## Instruction:
Leaving out the pictures, restate each record below word for word.

## Extracted material:

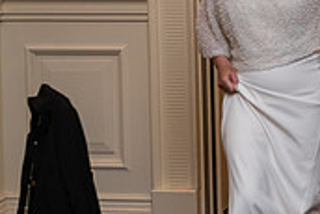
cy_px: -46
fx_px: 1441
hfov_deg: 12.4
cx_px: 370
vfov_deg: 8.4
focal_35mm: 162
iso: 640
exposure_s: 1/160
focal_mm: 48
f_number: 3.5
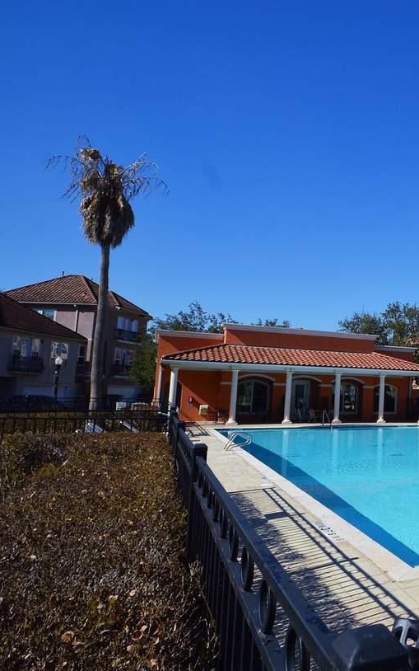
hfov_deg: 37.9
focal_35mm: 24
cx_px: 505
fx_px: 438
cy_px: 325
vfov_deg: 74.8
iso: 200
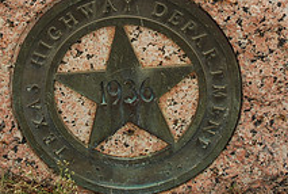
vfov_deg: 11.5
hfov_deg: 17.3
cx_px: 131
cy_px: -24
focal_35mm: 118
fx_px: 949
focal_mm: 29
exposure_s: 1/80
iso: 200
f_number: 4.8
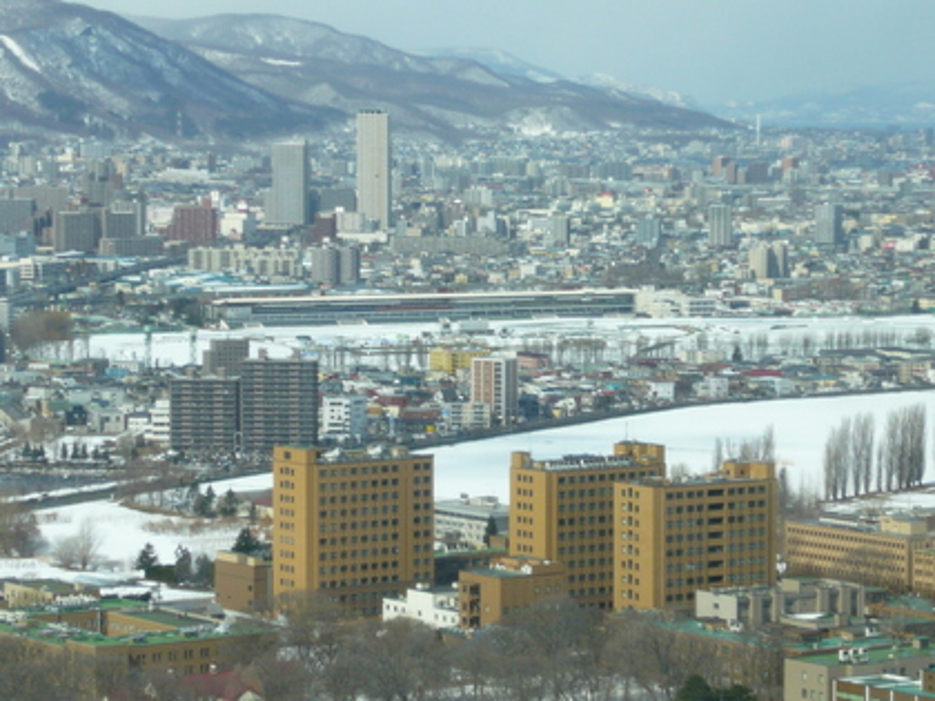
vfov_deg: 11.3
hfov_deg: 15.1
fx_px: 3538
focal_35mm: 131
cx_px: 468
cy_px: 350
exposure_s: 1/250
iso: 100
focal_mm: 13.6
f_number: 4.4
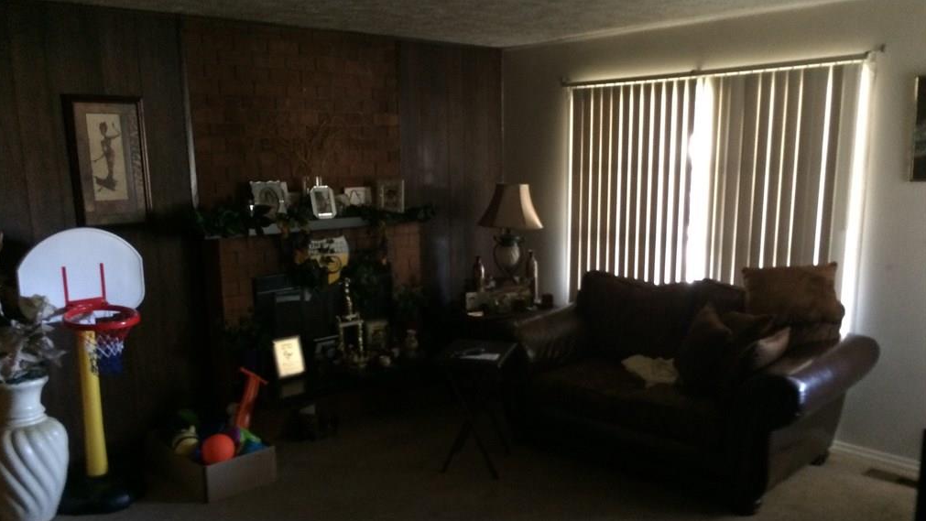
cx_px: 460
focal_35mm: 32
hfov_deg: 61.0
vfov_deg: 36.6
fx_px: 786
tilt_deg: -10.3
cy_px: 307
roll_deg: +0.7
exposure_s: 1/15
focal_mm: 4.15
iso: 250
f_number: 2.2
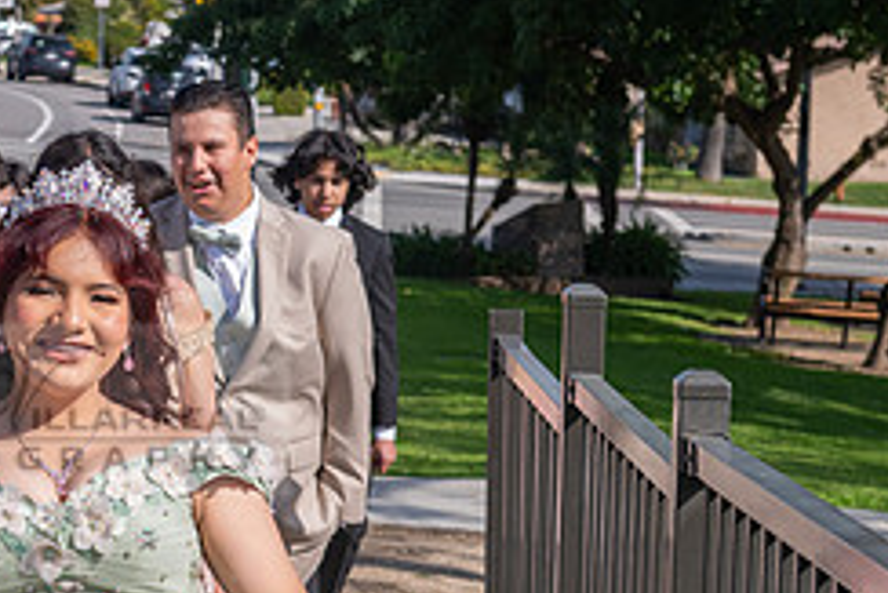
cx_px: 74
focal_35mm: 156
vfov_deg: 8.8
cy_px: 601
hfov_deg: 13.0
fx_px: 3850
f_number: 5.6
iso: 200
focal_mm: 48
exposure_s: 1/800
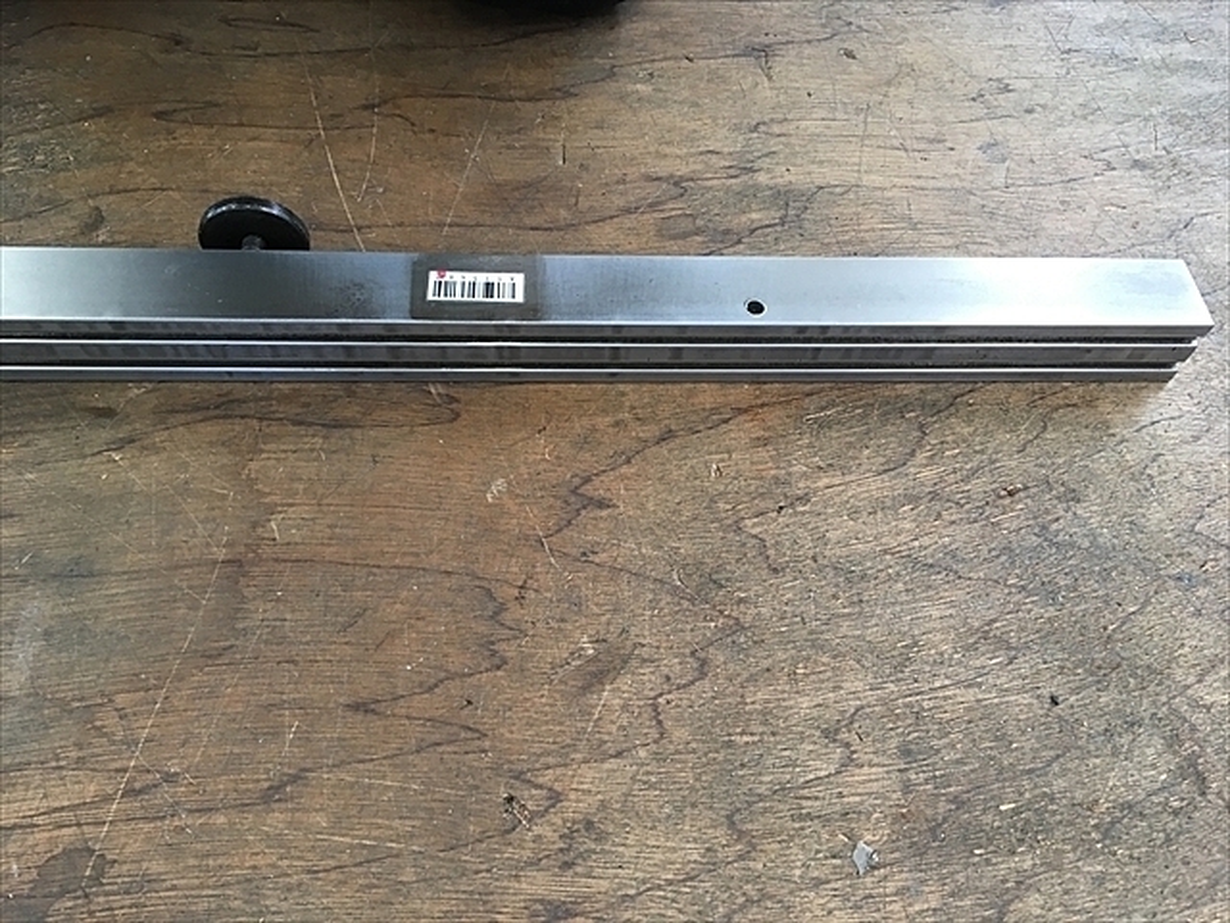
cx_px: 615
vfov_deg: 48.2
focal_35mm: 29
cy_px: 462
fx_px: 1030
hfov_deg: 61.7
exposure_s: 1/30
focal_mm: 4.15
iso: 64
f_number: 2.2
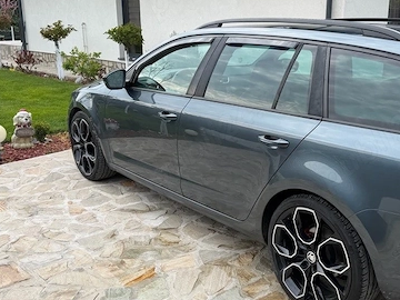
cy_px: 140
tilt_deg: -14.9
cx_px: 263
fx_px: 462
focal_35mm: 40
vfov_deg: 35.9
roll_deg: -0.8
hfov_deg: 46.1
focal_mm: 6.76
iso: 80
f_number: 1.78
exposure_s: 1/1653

## Solution to the problem:
cy_px: -46
fx_px: 1441
hfov_deg: 12.4
cx_px: 370
vfov_deg: 8.4
focal_35mm: 162
iso: 640
exposure_s: 1/160
focal_mm: 48
f_number: 3.5
hfov_deg: 37.9
focal_35mm: 24
cx_px: 505
fx_px: 438
cy_px: 325
vfov_deg: 74.8
iso: 200
vfov_deg: 11.5
hfov_deg: 17.3
cx_px: 131
cy_px: -24
focal_35mm: 118
fx_px: 949
focal_mm: 29
exposure_s: 1/80
iso: 200
f_number: 4.8
vfov_deg: 11.3
hfov_deg: 15.1
fx_px: 3538
focal_35mm: 131
cx_px: 468
cy_px: 350
exposure_s: 1/250
iso: 100
focal_mm: 13.6
f_number: 4.4
cx_px: 460
focal_35mm: 32
hfov_deg: 61.0
vfov_deg: 36.6
fx_px: 786
tilt_deg: -10.3
cy_px: 307
roll_deg: +0.7
exposure_s: 1/15
focal_mm: 4.15
iso: 250
f_number: 2.2
cx_px: 74
focal_35mm: 156
vfov_deg: 8.8
cy_px: 601
hfov_deg: 13.0
fx_px: 3850
f_number: 5.6
iso: 200
focal_mm: 48
exposure_s: 1/800
cx_px: 615
vfov_deg: 48.2
focal_35mm: 29
cy_px: 462
fx_px: 1030
hfov_deg: 61.7
exposure_s: 1/30
focal_mm: 4.15
iso: 64
f_number: 2.2
cy_px: 140
tilt_deg: -14.9
cx_px: 263
fx_px: 462
focal_35mm: 40
vfov_deg: 35.9
roll_deg: -0.8
hfov_deg: 46.1
focal_mm: 6.76
iso: 80
f_number: 1.78
exposure_s: 1/1653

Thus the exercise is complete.